Prompt
Arrange the text lines of the data below as a JSON list of strings, one string per line, with blank lines omitted. Leave the pictures out of the answer.

Saved data entries
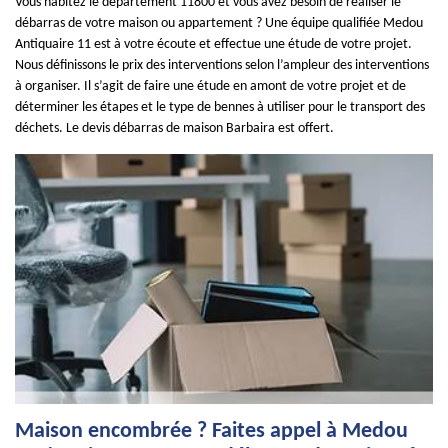
Vous habitez le département 11800 et vous avez besoin de réaliser le
débarras de votre maison ou appartement ? Une équipe qualifiée Medou
Antiquaire 11 est à votre écoute et effectue une étude de votre projet.
Nous définissons le prix des interventions selon l’ampleur des interventions
à organiser. Il s’agit de faire une étude en amont de votre projet et de
déterminer les étapes et le type de bennes à utiliser pour le transport des
déchets. Le devis débarras de maison Barbaira est offert.
Maison encombrée ? Faites appel à Medou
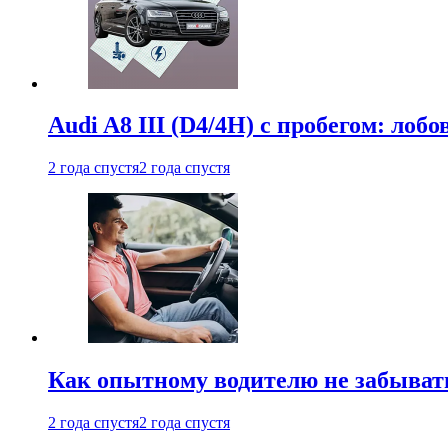
Audi A8 III (D4/4H) c пробегом: лобо
2 года спустя
2 года спустя
Как опытному водителю не забыват
2 года спустя
2 года спустя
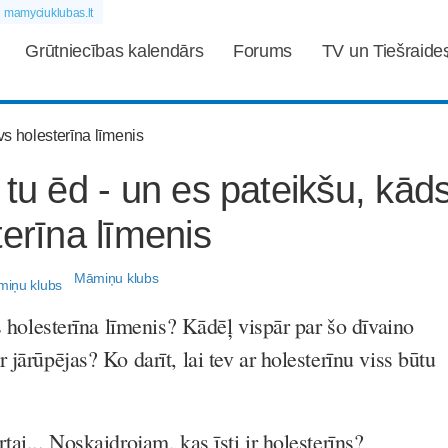
mamyciuklubas.lt
Grūtniecības kalendārs
Forums
TV un Tiešraide
 tu ēd - un es pateikšu, kāds
terīna līmenis
Māmiņu klubs
vs holesterīna līmenis? Kādēļ vispār par šo dīvaino
 jārūpējas? Ko darīt, lai tev ar holesterīnu viss būtu
tai... Noskaidrojam, kas īsti ir holesterīns?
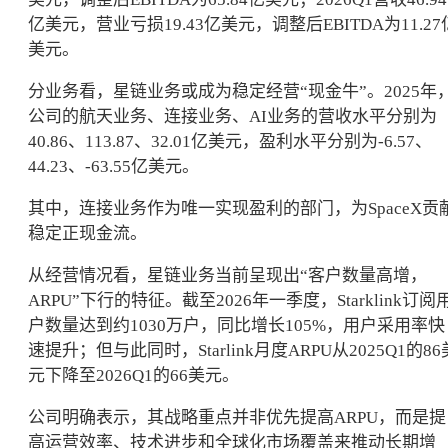
亿美元，营业亏损19.43亿美元，调整后EBITDA为11.27
美元。
分业务看，星链业务或成为稳定经营“现金牛”。2025年
公司的航天业务、连接业务、AI业务的营收水平分别为
40.86、113.87、32.01亿美元，盈利水平分别为-6.57、
44.23、-63.55亿美元。
其中，连接业务作为唯一实现盈利的部门，为SpaceX贡
稳定正现金流。
从经营情况看，星链业务当前呈现出“客户数量高增，
ARPU”下行的特征。截至2026年一季度，Starklink订阅
户数量达到约1030万户，同比增长105%，用户采用率快
速提升；但与此同时，Starlink月度ARPU从2025Q1的86
元下降至2026Q1的66美元。
公司明确表示，其战略重点并非优先提高ARPU，而是提
高运营效率、技术进步和全球化市场覆盖来推动长期增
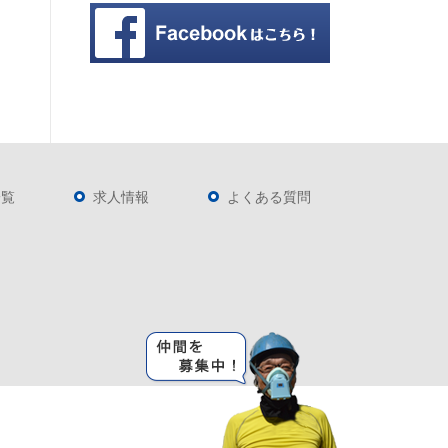
一覧
求人情報
よくある質問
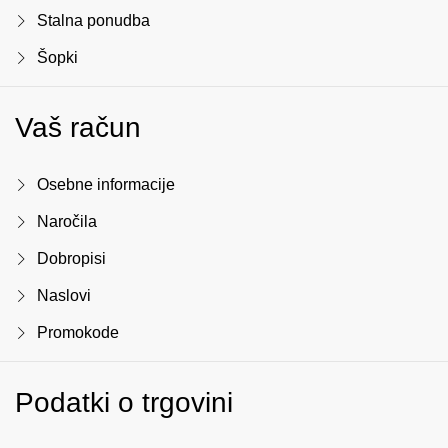
Stalna ponudba
Šopki
Vaš račun
Osebne informacije
Naročila
Dobropisi
Naslovi
Promokode
Podatki o trgovini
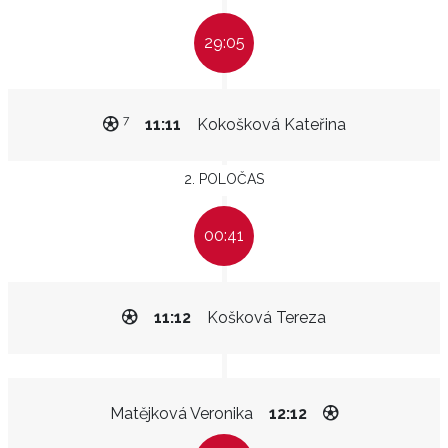
29:05
7
11:11
Kokošková Kateřina
2. POLOČAS
00:41
11:12
Košková Tereza
Matějková Veronika
12:12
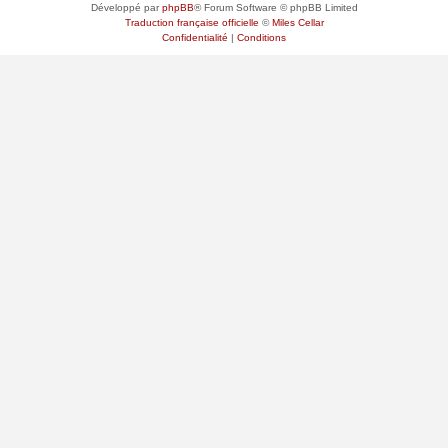
Développé par
phpBB
® Forum Software © phpBB Limited
Traduction française officielle
©
Miles Cellar
Confidentialité
|
Conditions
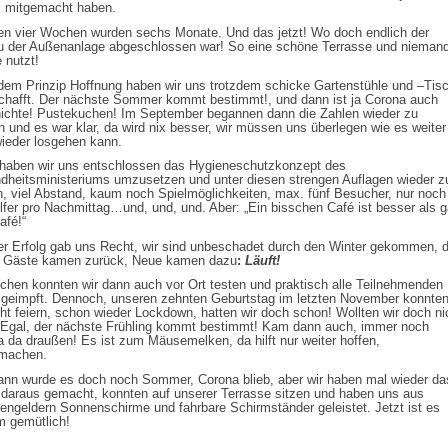
l mitgemacht haben.
en vier Wochen wurden sechs Monate. Und das jetzt! Wo doch endlich der
 der Außenanlage abgeschlossen war! So eine schöne Terrasse und nieman
e nutzt!
dem Prinzip Hoffnung haben wir uns trotzdem schicke Gartenstühle und –Tis
chafft. Der nächste Sommer kommt bestimmt!, und dann ist ja Corona auch
ichte! Pustekuchen! Im September begannen dann die Zahlen wieder zu
n und es war klar, da wird nix besser, wir müssen uns überlegen wie es weiter
ieder losgehen kann.
 haben wir uns entschlossen das Hygieneschutzkonzept des
dheitsministeriums umzusetzen und unter diesen strengen Auflagen wieder z
n, viel Abstand, kaum noch Spielmöglichkeiten, max. fünf Besucher, nur noch
lfer pro Nachmittag…und, und, und. Aber: „Ein bisschen Café ist besser als g
afé!“
r Erfolg gab uns Recht, wir sind unbeschadet durch den Winter gekommen, d
n“ Gäste kamen zurück, Neue kamen dazu
:
Läuft!
chen konnten wir dann auch vor Ort testen und praktisch alle Teilnehmenden
 geimpft. Dennoch, unseren zehnten Geburtstag im letzten November konnte
cht feiern, schon wieder Lockdown, hatten wir doch schon! Wollten wir doch ni
 Egal, der nächste Frühling kommt bestimmt! Kam dann auch, immer noch
 da draußen! Es ist zum Mäusemelken, da hilft nur weiter hoffen,
rmachen.
ann wurde es doch noch Sommer, Corona blieb, aber wir haben mal wieder da
daraus gemacht, konnten auf unserer Terrasse sitzen und haben uns aus
ngeldern Sonnenschirme und fahrbare Schirmständer geleistet. Jetzt ist es
m gemütlich!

Response
[
  "Vous habitez le département 11800 et vous avez besoin de réaliser le",
  "débarras de votre maison ou appartement ? Une équipe qualifiée Medou",
  "Antiquaire 11 est à votre écoute et effectue une étude de votre projet.",
  "Nous définissons le prix des interventions selon l’ampleur des interventions",
  "à organiser. Il s’agit de faire une étude en amont de votre projet et de",
  "déterminer les étapes et le type de bennes à utiliser pour le transport des",
  "déchets. Le devis débarras de maison Barbaira est offert.",
  "Maison encombrée ? Faites appel à Medou",
  "Audi A8 III (D4/4H) c пробегом: лобо",
  "2 года спустя",
  "2 года спустя",
  "Как опытному водителю не забыват",
  "2 года спустя",
  "2 года спустя",
  "mamyciuklubas.lt",
  "Grūtniecības kalendārs",
  "Forums",
  "TV un Tiešraide",
  " tu ēd - un es pateikšu, kāds",
  "terīna līmenis",
  "Māmiņu klubs",
  "vs holesterīna līmenis? Kādēļ vispār par šo dīvaino",
  " jārūpējas? Ko darīt, lai tev ar holesterīnu viss būtu",
  "tai... Noskaidrojam, kas īsti ir holesterīns?",
  "亿美元，营业亏损19.43亿美元，调整后EBITDA为11.27",
  "美元。",
  "分业务看，星链业务或成为稳定经营“现金牛”。2025年",
  "公司的航天业务、连接业务、AI业务的营收水平分别为",
  "40.86、113.87、32.01亿美元，盈利水平分别为-6.57、",
  "44.23、-63.55亿美元。",
  "其中，连接业务作为唯一实现盈利的部门，为SpaceX贡",
  "稳定正现金流。",
  "从经营情况看，星链业务当前呈现出“客户数量高增，",
  "ARPU”下行的特征。截至2026年一季度，Starklink订阅",
  "户数量达到约1030万户，同比增长105%，用户采用率快",
  "速提升；但与此同时，Starlink月度ARPU从2025Q1的86",
  "元下降至2026Q1的66美元。",
  "公司明确表示，其战略重点并非优先提高ARPU，而是提",
  "高运营效率、技术进步和全球化市场覆盖来推动长期增",
  "一覧",
  "求人情報",
  "よくある質問",
  "Stalna ponudba",
  "Šopki",
  "Vaš račun",
  "Osebne informacije",
  "Naročila",
  "Dobropisi",
  "Naslovi",
  "Promokode",
  "Podatki o trgovini",
  "29:05",
  "7",
  "11:11",
  "Kokošková Kateřina",
  "2. POLOČAS",
  "00:41",
  "11:12",
  "Košková Tereza",
  "Matějková Veronika",
  "12:12",
  "Développé par",
  "phpBB",
  "® Forum Software © phpBB Limited",
  "Traduction française officielle",
  "©",
  "Miles Cellar",
  "Confidentialité",
  "|",
  "Conditions",
  "l mitgemacht haben.",
  "en vier Wochen wurden sechs Monate. Und das jetzt! Wo doch endlich der",
  " der Außenanlage abgeschlossen war! So eine schöne Terrasse und nieman",
  "e nutzt!",
  "dem Prinzip Hoffnung haben wir uns trotzdem schicke Gartenstühle und –Tis",
  "chafft. Der nächste Sommer kommt bestimmt!, und dann ist ja Corona auch",
  "ichte! Pustekuchen! Im September begannen dann die Zahlen wieder zu",
  "n und es war klar, da wird nix besser, wir müssen uns überlegen wie es weiter",
  "ieder losgehen kann.",
  " haben wir uns entschlossen das Hygieneschutzkonzept des",
  "dheitsministeriums umzusetzen und unter diesen strengen Auflagen wieder z",
  "n, viel Abstand, kaum noch Spielmöglichkeiten, max. fünf Besucher, nur noch",
  "lfer pro Nachmittag…und, und, und. Aber: „Ein bisschen Café ist besser als g",
  "afé!“",
  "r Erfolg gab uns Recht, wir sind unbeschadet durch den Winter gekommen, d",
  "n“ Gäste kamen zurück, Neue kamen dazu",
  ":",
  "Läuft!",
  "chen konnten wir dann auch vor Ort testen und praktisch alle Teilnehmenden",
  " geimpft. Dennoch, unseren zehnten Geburtstag im letzten November konnte",
  "cht feiern, schon wieder Lockdown, hatten wir doch schon! Wollten wir doch ni",
  " Egal, der nächste Frühling kommt bestimmt! Kam dann auch, immer noch",
  " da draußen! Es ist zum Mäusemelken, da hilft nur weiter hoffen,",
  "rmachen.",
  "ann wurde es doch noch Sommer, Corona blieb, aber wir haben mal wieder da",
  "daraus gemacht, konnten auf unserer Terrasse sitzen und haben uns aus",
  "ngeldern Sonnenschirme und fahrbare Schirmständer geleistet. Jetzt ist es",
  "m gemütlich!"
]